OPINION: Could New Zealand sports fans be so colour blind they can’t see failings by athletes in black, yet little good in those clad in (let’s say) gold and green?
Pyschological studies indicate the answer to that question is yes, but they can’t help it; being a sports fan gives you a deep emotional investment in the outcome of something ultimately quite meaningless.
If love of black sends us blind, we’re not alone. For the Irish green is great, for the English it’s wonderful white, Aussies cherish gold. They too are, if not blind, abjectly shortsighted.
So if All Blacks prop Owen Franks puts his hands on the face of another player, to the sports fan it’s more about the colour of his jersey than his act.
A fan clad in black and one with a Wallaby hat presented with exactly the same evidence, are emotionally inclined to view the incident differently, psychologists would argue.
To one it’s an outrageous act of unpunished thuggery, to the other there’s nothing to see here, move on whining losers.

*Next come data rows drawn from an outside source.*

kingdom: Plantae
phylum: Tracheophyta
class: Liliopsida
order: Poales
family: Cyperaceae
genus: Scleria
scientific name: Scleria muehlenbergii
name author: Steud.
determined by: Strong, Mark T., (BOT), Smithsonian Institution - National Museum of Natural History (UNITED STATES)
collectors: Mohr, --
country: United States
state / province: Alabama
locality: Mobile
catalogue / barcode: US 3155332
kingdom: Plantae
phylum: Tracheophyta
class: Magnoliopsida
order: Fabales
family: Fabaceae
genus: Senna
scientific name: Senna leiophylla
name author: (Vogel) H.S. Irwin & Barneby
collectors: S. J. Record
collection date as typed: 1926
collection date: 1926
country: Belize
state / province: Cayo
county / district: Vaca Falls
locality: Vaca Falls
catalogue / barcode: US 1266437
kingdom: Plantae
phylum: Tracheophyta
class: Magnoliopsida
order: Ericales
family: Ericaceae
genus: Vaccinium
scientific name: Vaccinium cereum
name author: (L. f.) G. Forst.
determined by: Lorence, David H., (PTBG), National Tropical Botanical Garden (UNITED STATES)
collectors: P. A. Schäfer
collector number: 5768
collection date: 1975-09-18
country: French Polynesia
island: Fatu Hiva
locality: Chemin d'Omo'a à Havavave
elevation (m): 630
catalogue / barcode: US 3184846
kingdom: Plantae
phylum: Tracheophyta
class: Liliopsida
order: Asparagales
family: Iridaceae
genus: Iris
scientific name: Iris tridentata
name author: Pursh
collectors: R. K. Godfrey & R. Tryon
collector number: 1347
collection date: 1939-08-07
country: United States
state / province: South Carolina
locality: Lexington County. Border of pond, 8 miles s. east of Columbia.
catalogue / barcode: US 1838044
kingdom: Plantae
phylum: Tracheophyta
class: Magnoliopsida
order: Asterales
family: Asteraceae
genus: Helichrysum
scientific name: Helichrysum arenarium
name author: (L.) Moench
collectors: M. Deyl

So thank god for match officials, who at least should be impartial. And they found Franks, not noted as a dirty player, had no case to answer.
Cue complaints about favourable treatment for All Blacks from across the world, one from Irishman Brian O’Driscoll, the talented centre invalided out of the 2005 Lions tour after a nasty spear tackle from Tana Umaga and Keven Mealamu.
O’Driscoll, a veteran of 133 tests for Ireland and eight for the Lions, said the Franks incident ‘‘makes a mockery of citing. If nothing comes of this it’s a farce’’.
If sports fans on the stuff website are representative, many feel O’Driscoll should get over himself and stop whining about the tackle that destroyed the most important tour of his life.
So his comments were not taken objectively, and probably were not made objectively either.
Fan reaction is in no way indicative of sporting justice. Howling louder doesn’t make you right. Calling someone a whinger for complaining after losing smacks of a closed mind.
In New Zealand sport is akin to religion, with beliefs that have survived down through the years. Fans quick to label O’Driscoll an 11-year whiner could well be the same ones who argue Bob Deans was robbed of a try by Wales in 1905.
Other aspects of Kiwi sporting faith to be accepted without question: it was clever of Andy Haden to dive out of a lineout in 1978, so Brian McKechnie could kick the winning penalty against Wales; Susie the poisoning waitress cost us the World Cup in 1995; we would have won the World Cup in 2007 had English referee Wayne Barnes spotted a blatant forward pass by France; Aussie Quade Cooper is a villain who beat up on Richie McCaw.
How much of this you believe depends on your level of indoctrination.
Just don’t expect worshippers of green, gold, red, white or blue to hold the same beliefs. And they could be the ones who are right.